RECORDS FOR THIS EXERCISE:
=======

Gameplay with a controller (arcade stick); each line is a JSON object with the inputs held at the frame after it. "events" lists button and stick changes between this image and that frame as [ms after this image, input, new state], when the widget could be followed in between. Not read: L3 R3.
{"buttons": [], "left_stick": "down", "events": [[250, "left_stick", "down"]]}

=======

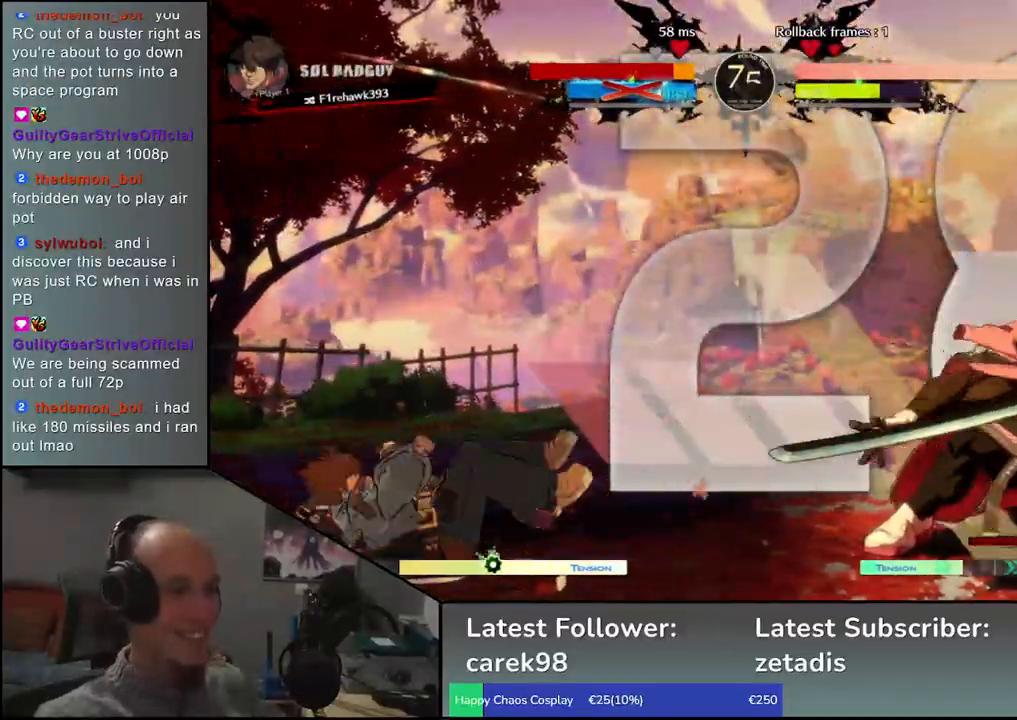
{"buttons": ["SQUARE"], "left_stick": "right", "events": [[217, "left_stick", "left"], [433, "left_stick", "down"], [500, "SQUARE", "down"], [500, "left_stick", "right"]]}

=======

Your answer should consist of all lines above that include the string "buttons".

{"buttons": [], "left_stick": "down", "events": [[250, "left_stick", "down"]]}
{"buttons": ["SQUARE"], "left_stick": "right", "events": [[217, "left_stick", "left"], [433, "left_stick", "down"], [500, "SQUARE", "down"], [500, "left_stick", "right"]]}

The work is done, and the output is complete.